CONSEGNA 1
Trascrivi senza modifiche le righe dei record partendo dall'inizio dei record e arrestandoti alla riga che contiene "e, che funzionano", compresa. Nella risposta tralascia le immagini.

TESTO IN ESAME
::::::::::

Un governo d’emergenza ormai inevitabile è ben diverso dal sogno, o forse dall’utopia politica, della prima Italia democratica, o dai governi di “compromesso storico” o l’esecutivo Ciampi. Questa stagione tra antipodi è un terreno minato, spiega Alessandro Volpi

Mario Draghi accompagnato da Giovanni Grasso, consigliere del Presidente Mattarella-© Paolo Giandotti - Quirinale

C’è un aspetto della stampa italiana che davvero colpisce. Si tratta della volontà di trovare precedenti storici ai fatti di attualità; nella stragrande maggioranza dei casi il risultato di tale sforzo produce delle inutili e pericolose forzature.
L’accostamento, fatto in questi giorni da alcuni quotidiani, del costituendo esecutivo Draghi ai governi italiani che si successero a partire dall’esecutivo Bonomi del giugno del 1944 è improponibile. Nel governo Bonomi, ancor di più nel successivo governo guidato da Ferruccio Parri e, sia pur pur con tratti diversi, nei primi tre gabinetti De Gasperi, erano presenti le forze del Comitato di Liberazione Nazionale che, per quanto distanti sul piano ideologico, avevano due elementi costituenti comuni.
Il primo era rappresentato dall’antifascismo e dalla necessità di condurre insieme una guerra contro i tedeschi -in particolare i governi Bonomi e Parri- che non solo aveva consentito di superare i distinguo ma aveva rappresentato un vero e proprio tratto fondante, un valore a cui legarsi in modo unitario.
Il secondo, spesso trascurato, era individuabile nello “spirito costituente”, che conteneva molti aspetti di una visione comune della futura Italia. Le culture politiche cattolico-democratica, socialcomunista e liberal-radicale si riconoscevano in una dimensione “popolare” dell’ordinamento democratico in grado di superare le disuguaglianze sociali ed economiche e di realizzare una nozione di cittadinanza finalizzata ad “abolire la miseria”, per citare un centrale testo di Ernesto Rossi.

::::::::::

[Dati testuali estratti dalla pagina]
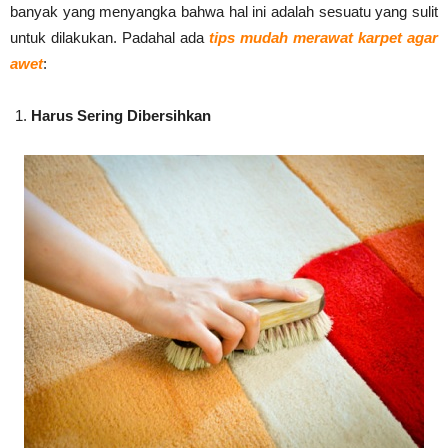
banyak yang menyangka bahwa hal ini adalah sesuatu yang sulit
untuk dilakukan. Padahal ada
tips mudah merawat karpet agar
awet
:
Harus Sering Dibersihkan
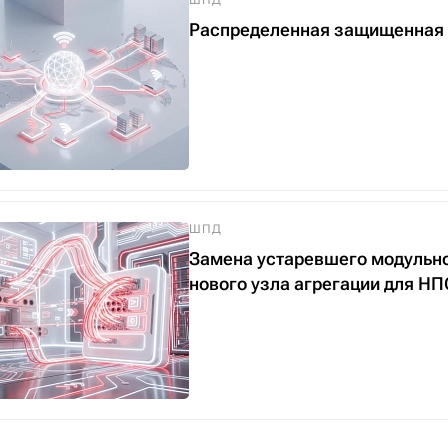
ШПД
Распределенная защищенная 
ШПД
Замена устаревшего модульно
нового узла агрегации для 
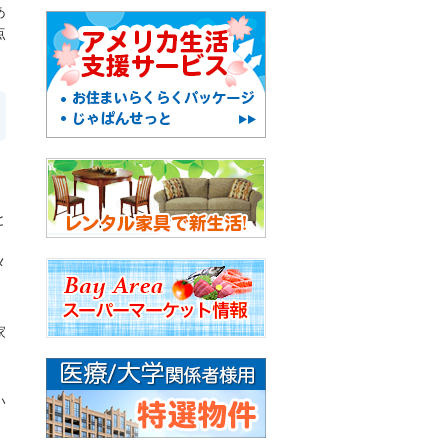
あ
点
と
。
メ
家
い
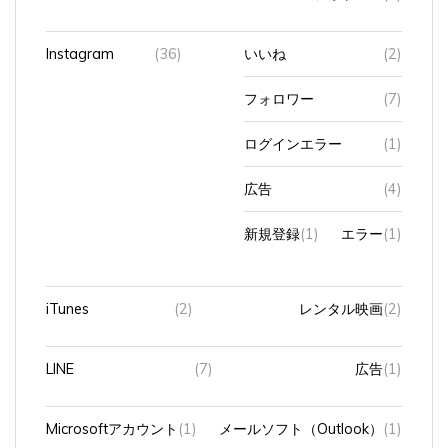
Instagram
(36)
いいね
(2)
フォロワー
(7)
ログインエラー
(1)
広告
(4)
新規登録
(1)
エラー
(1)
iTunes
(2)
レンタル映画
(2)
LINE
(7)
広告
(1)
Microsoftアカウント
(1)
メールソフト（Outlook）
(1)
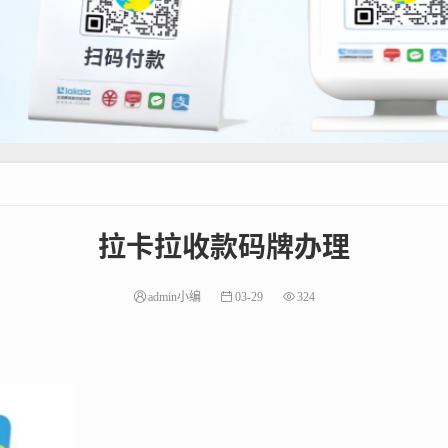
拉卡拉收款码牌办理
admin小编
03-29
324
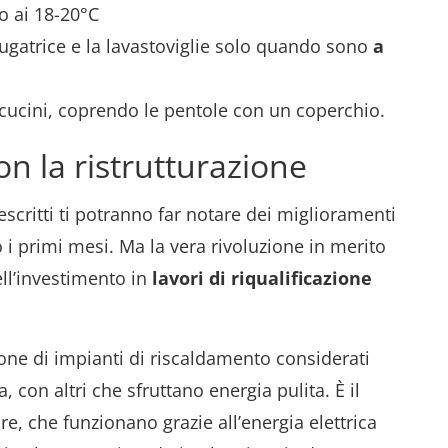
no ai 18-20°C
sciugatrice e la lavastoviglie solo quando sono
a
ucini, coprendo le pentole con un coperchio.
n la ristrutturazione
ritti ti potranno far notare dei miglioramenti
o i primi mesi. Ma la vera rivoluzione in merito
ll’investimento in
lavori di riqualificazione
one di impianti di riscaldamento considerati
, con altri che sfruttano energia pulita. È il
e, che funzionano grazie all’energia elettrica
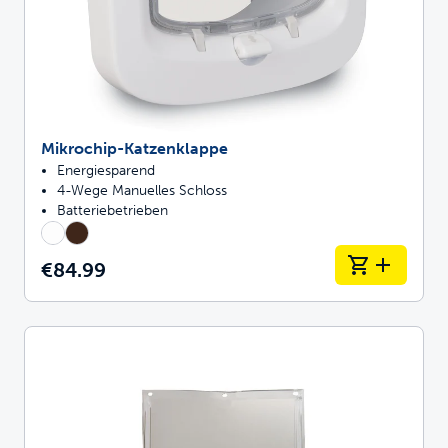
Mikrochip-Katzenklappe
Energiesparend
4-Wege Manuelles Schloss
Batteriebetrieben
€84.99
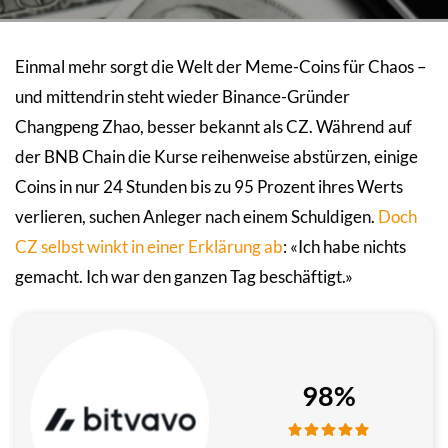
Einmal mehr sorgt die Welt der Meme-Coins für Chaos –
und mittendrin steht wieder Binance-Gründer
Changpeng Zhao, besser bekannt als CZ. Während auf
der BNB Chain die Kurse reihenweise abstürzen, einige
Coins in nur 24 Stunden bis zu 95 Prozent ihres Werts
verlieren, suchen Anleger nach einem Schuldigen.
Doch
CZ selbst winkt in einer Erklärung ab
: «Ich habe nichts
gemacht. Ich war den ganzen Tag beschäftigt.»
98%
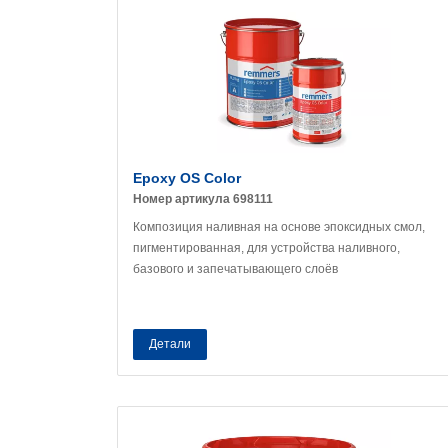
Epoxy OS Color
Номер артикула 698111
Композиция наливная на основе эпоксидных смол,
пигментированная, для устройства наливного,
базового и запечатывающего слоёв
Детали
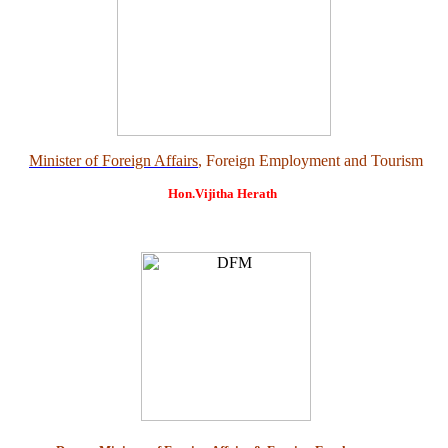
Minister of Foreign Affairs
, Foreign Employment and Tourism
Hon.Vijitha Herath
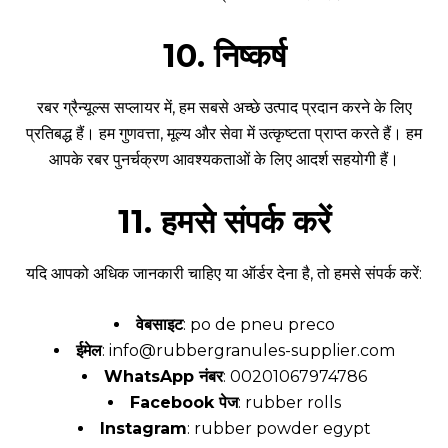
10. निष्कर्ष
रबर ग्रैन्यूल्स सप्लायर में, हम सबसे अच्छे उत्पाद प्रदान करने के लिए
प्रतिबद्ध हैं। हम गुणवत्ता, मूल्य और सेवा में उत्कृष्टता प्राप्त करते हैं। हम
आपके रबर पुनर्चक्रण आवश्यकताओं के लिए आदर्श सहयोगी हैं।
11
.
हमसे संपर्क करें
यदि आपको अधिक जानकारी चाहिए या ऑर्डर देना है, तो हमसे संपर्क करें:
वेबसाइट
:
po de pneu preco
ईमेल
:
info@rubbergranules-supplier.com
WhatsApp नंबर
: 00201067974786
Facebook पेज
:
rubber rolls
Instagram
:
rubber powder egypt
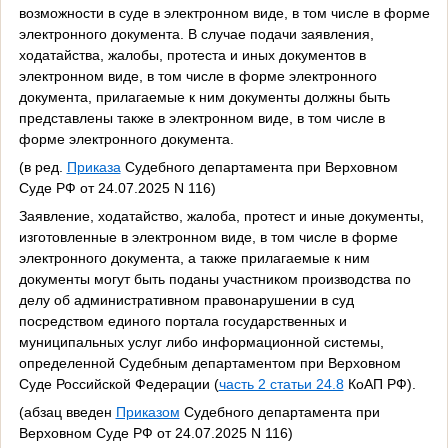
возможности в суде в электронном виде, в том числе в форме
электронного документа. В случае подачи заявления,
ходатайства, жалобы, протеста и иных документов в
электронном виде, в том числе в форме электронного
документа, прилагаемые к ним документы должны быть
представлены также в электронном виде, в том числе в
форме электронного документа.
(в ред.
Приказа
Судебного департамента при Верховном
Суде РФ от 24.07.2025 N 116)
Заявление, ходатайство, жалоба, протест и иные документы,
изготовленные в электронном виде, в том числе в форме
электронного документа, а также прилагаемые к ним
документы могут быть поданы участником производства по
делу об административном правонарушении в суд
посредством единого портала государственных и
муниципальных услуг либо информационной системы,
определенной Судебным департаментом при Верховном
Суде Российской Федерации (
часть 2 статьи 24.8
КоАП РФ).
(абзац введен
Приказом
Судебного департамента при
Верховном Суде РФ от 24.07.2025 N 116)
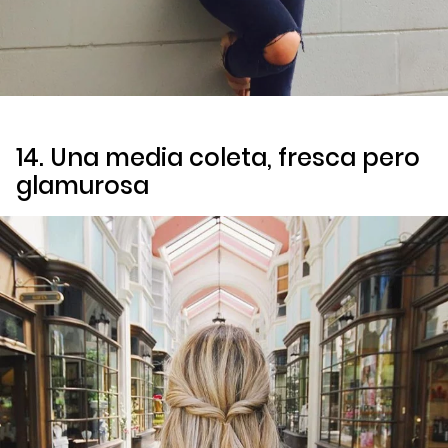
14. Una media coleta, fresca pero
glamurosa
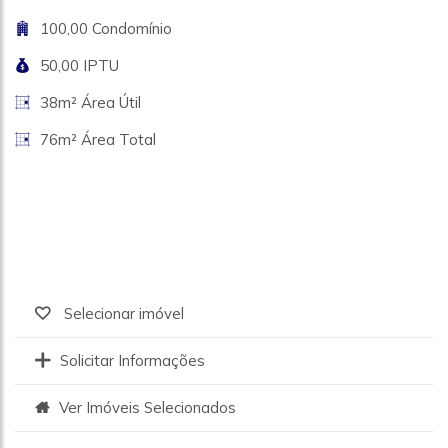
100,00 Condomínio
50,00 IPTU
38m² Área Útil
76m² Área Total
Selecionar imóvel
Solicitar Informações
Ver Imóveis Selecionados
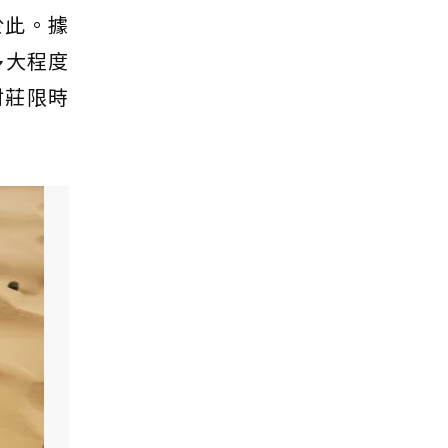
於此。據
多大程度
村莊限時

::::::::::

CONSEGNA 2
Nel testo sul governo Draghi, chi guidava il governo che seguì l'esecutivo Bonomi?

RISPOSTA 1
banyak yang menyangka bahwa hal ini adalah sesuatu yang sulit
untuk dilakukan. Padahal ada
tips mudah merawat karpet agar
awet
:
Harus Sering Dibersihkan
ШПД
Распределенная защищенная 
ШПД
Замена устаревшего модульно
нового узла агрегации для 
あ
点
と
。
メ
家
い
Instagram
(36)
いいね
(2)
フォロワー
(7)
ログインエラー
(1)
広告
(4)
新規登録
(1)
エラー
(1)
iTunes
(2)
レンタル映画
(2)
LINE
(7)
広告
(1)
Microsoftアカウント
(1)
メールソフト（Outlook）
(1)
拉卡拉收款码牌办理
admin小编
03-29
324
no ai 18-20°C
sciugatrice e la lavastoviglie solo quando sono
a
ucini, coprendo le pentole con un coperchio.
n la ristrutturazione
ritti ti potranno far notare dei miglioramenti
o i primi mesi. Ma la vera rivoluzione in merito
ll’investimento in
lavori di riqualificazione
one di impianti di riscaldamento considerati
, con altri che sfruttano energia pulita. È il
e, che funzionano grazie all’energia elettrica

RISPOSTA 2
Ferruccio Parri.